Одна из них, с открытой головой и голыми руками, принадлежит к породе гризеток. Это значит, она еще не променяла левый берег Сены на Жорж-плац, счастливую мечту молодой Аспазии улицы де ля Гари.

Другая занимает высшую ступень и успела уже разорить многих.

Она живет в элегантной части города, и с ее стороны было бы распущенностью подражать художнической небрежности студентки.

Самостоятельная дама танцует здесь не иначе, как со шляпой на голове и обернутая в длинную шаль, концы которой достигают до пят и взметают благородную пыль.

Таким образом, эта шаль для новейшей афинянки заменяет платье со шлейфом.

Но кто это приближается к этим дамам и кланяется им с комическим выражением глубокого почтения? Его платье и в особенности жилет с широкими разводами не допускают никакого сомнения насчет его провинциального происхождения.

Едва успевши прибыть, этот провинциальный господин чувствует уже потребность ослепить своим блеском слабую бабочку и соединить где-нибудь (или когда-нибудь) свое чувствительное сердце с другим, не менее чувствительным.

На этих дам или, по крайней мере, на одну из этих дам он обратил свои взоры, он не ошибся в расчете!

Он начал разговор вкрадчивым голосом и чрезвычайно остроумными и верными замечаниями, что очень жарко, что после танцев дамы должны чувствовать жажду, что и они, вероятно, испытывают на себе это.

После этого вступления он предложил им чем-нибудь подкрепиться.

К этому он остроумно прибавил, что если он не умел их разгорячить, так как сам не силен в остроумии, то да будет позволено ему их по крайней мере прохладить.

Гризетка, также как и лоретка, охотно приняли предложение и пили и ели, не стесняясь, широкой рукой. Затем эти дамы без церемонии соглашались на приглашение провинциала и он, торжествующий, ведет их в ближайшую беседку. Там вперемежку с пением происходит следующий разговор:

Лоретка (поет).

Я совсем не похожа на святошу:

Я люблю вино и лакомый кусочек!

Провинциал.

Извините меня, мадам, если я вас прерву на минуту. Не позволите ли вы мне предложить вам что-нибудь? например, аршаду или сахарной воды.

Лоретка.

О как это гадко!

Гризетка.

От этого, пожалуй, стошнит.

Лоретка (поет дальше).

Ради Бога, не подливай мне воды в вино. А лучше, налей мне абсенту, ей!

Гарсон! стакан рому!

Гризетка.

А я буду пить абсент, Альфред сегодня получил деньги по векселю. Эту ночь нужно провести повеселее!

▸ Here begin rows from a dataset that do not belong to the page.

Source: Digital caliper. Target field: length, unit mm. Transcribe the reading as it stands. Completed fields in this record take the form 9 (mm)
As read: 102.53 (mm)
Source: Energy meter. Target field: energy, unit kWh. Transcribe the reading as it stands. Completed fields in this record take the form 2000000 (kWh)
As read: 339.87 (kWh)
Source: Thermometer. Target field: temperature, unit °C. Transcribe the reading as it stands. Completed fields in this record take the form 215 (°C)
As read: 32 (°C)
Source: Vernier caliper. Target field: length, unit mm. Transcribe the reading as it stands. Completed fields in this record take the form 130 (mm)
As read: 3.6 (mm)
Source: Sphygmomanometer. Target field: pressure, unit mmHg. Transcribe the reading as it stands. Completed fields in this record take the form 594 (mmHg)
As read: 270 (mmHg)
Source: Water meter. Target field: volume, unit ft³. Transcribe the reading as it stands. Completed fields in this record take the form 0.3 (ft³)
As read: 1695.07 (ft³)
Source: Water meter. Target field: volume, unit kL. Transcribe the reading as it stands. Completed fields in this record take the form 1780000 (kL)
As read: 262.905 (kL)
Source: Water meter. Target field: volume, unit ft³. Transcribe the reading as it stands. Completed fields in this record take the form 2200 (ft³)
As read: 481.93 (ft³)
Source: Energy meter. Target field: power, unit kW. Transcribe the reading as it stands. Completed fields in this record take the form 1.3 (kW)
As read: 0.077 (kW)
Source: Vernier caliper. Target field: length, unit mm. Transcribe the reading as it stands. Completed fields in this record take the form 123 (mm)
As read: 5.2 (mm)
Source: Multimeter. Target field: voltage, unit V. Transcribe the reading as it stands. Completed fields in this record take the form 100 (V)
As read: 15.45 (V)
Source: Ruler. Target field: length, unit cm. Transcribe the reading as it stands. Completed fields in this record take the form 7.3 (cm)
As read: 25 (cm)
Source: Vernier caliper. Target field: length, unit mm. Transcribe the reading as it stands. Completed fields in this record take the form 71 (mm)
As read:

Провинциал (глядит на них с изумлением):

Черт возьми — вот редкие прохладительные напитки — ром и абсент!

Лоретка (поет).

Я живу на векселя, Из которых ни один не оплачен, Долгов у меня, как песку в море. Но это меня ни сколько не стесняет.

Провинциал.

Вы, должно быть, хорошо знакомы с экзекутором, мадам. А песенка очень мила!

Лоретка.

Неправда ли, monsieur? Ее сочинил один из моих поклонников. Она с солью. Ты его знаешь, Бланка — это остроумный маленький Гонтром.

Вот пришел экзекутор со своими бумагами. И хотел описывать мое имущество.

Но он увидел меня до такой степени мужественною и хладнокровною.

Что едва мог унести ноги.

Гризетка.

Экзекутор едва унес ноги. Это забавно!

Провинциал.

Очень забавно! В какое осиное гнездо я попал?

Кельнер приносит ром и абсент.

Не угодно ли вам сигар?

Лоретка.

Еще бы!

Гризетка.

По пяти су за штуку, но не тех, что ты подавал недавно, понимаешь, малютка?

Провинциал (совершенно теряясь).

Как, вы курите?

Лоретка.

Да, немного.

Гризетка.

Конечно!

Лоретка.

Однако, откуда сюда залез этот верблюд?

В каком парнике выращена эта юная трава?

Провинциал (вне себя).

Нет никакого сомнения, обе они принадлежат парижской преисподней.

Дамы закуривают свои сигары. Лоретка начинает новую песню, но она заглушается оркестром.